Little Dick plucked off the big bit of wet brown paper from his eye, and looked at her. “I’ll stick them on again,” he said.

Little Dick plucked off the big bit of wet brown paper from his eye.

“Very well,” said Polly once more; “I’ll put them back; that’s a good boy;” and she proceeded to do so, till Dicky was ornamented with the brown paper bits, all in the right places. “‘Now,’ says I, as Grandma Bascom used to say, ‘we’ll have the story.’ I’m going to tell you about ‘The China Mug.’”

“I’m glad of that,” said Jasper, “because that was one of the stories we had on a baking-day in The Little Brown House,—do you remember, Polly?”

“As if we could ever forget,” cried Polly happily. And thereupon ensued such a “Do you remember this?” and “Oh! you haven’t forgotten that in The Little Brown House!” that the Whitney children fell into despair, and began to implore that the story might begin at once.

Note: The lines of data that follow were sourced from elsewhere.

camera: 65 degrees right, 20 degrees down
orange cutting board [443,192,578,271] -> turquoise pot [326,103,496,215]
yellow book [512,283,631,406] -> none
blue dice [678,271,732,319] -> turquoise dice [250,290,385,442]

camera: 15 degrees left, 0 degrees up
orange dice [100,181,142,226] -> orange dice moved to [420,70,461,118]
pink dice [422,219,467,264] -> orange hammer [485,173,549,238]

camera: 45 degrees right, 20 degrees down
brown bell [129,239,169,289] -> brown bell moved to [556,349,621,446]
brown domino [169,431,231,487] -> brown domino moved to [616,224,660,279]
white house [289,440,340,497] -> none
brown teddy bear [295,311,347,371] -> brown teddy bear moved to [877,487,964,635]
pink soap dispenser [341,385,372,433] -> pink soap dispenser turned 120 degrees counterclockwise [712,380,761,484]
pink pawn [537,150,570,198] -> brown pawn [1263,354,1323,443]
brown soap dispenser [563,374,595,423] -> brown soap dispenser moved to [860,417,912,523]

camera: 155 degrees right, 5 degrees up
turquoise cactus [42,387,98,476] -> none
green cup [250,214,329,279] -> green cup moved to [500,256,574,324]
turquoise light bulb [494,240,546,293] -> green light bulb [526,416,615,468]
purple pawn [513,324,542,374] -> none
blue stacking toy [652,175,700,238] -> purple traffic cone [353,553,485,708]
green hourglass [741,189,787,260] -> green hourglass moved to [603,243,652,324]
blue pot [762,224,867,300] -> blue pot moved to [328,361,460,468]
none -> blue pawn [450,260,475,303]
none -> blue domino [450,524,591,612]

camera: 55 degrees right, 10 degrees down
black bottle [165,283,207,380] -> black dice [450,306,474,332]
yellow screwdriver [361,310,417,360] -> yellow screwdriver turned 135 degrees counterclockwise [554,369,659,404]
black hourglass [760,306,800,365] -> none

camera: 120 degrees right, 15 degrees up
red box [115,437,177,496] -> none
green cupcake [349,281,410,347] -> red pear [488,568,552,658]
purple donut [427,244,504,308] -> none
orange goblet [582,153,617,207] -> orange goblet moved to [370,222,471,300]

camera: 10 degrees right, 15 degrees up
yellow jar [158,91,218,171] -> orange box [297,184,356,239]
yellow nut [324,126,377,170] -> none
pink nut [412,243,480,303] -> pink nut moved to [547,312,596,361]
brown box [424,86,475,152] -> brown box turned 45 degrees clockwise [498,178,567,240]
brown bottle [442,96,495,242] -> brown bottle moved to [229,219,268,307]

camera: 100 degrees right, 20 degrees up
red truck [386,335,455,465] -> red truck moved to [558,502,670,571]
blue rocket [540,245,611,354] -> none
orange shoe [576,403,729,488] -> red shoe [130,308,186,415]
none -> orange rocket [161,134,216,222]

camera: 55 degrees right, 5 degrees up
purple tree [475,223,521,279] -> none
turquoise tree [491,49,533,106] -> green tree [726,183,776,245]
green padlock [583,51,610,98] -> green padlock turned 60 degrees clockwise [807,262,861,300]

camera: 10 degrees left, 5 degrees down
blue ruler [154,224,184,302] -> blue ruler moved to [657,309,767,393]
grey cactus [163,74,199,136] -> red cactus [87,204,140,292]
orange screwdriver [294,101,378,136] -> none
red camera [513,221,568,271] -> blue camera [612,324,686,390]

“You’re always talking of the good times in The Little Brown House,” cried Van, who never could forgive Jasper for his good fortune in having been there.

“Can’t help it,” said Jasper, showing signs of[407] rushing off again in reminiscence; so Polly hastened to say, “We really ought not to talk any more about it, but get on with the story. Well, you know, the China Mug was our China Mug, and it stood on the left corner of the shelf in the kitchen of The Little Brown House.”

“Is it a true story?” clamored Van.

“Oh, you mustn’t ask me!” cried Polly gayly, who wasn’t going to be called from the land of Fancy just then by any question.

“Don’t interrupt, any of you,” said Jasper, “or I’ll ask Polly not to tell about ‘The China Mug;’ you would better keep still, for it’s a fine story, I can tell you.”

So Van doubled himself up in a ball on the corner of the big sofa, and subsided into quiet, and Polly began once more.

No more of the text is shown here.